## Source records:
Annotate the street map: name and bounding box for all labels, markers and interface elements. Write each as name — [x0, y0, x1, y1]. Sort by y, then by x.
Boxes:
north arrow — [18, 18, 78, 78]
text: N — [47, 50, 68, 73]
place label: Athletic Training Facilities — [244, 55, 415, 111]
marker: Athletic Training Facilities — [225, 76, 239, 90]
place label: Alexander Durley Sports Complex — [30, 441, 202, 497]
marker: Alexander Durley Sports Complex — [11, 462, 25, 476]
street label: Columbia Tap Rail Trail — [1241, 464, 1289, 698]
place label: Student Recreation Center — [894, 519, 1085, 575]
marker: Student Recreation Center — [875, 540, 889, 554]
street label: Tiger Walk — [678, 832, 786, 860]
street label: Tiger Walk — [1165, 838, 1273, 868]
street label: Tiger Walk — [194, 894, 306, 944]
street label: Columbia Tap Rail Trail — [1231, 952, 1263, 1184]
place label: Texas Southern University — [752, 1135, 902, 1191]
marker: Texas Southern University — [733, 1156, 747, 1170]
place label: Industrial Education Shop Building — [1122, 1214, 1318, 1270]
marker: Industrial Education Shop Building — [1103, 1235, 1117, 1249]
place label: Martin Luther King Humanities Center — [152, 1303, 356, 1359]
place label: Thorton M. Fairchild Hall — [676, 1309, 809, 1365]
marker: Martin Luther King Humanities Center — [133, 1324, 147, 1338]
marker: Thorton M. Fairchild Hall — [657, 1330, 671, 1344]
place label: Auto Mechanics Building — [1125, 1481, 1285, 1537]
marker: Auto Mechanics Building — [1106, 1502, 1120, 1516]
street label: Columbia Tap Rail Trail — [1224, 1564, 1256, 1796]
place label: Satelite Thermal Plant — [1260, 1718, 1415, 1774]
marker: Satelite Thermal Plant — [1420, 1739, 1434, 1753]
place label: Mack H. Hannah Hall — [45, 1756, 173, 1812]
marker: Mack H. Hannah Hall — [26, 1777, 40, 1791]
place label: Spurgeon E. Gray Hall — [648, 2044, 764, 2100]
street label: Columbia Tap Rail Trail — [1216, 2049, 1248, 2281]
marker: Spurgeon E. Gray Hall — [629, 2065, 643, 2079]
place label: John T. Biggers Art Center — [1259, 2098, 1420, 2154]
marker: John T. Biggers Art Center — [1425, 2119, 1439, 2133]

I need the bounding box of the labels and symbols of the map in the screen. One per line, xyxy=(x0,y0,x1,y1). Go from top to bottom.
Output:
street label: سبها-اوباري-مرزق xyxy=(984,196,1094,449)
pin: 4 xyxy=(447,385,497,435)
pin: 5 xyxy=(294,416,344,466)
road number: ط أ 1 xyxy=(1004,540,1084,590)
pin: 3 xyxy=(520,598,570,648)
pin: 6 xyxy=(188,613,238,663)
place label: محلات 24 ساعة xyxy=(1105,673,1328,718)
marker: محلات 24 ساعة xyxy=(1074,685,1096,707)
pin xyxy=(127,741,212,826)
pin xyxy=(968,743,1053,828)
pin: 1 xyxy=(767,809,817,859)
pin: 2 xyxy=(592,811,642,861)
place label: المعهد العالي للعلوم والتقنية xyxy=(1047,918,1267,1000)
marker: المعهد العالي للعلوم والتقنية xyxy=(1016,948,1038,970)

## Activity:
Reproduce every line in the records above that contains the word "للعلوم".

## Result of this exercise:
place label: المعهد العالي للعلوم والتقنية xyxy=(1047,918,1267,1000)
marker: المعهد العالي للعلوم والتقنية xyxy=(1016,948,1038,970)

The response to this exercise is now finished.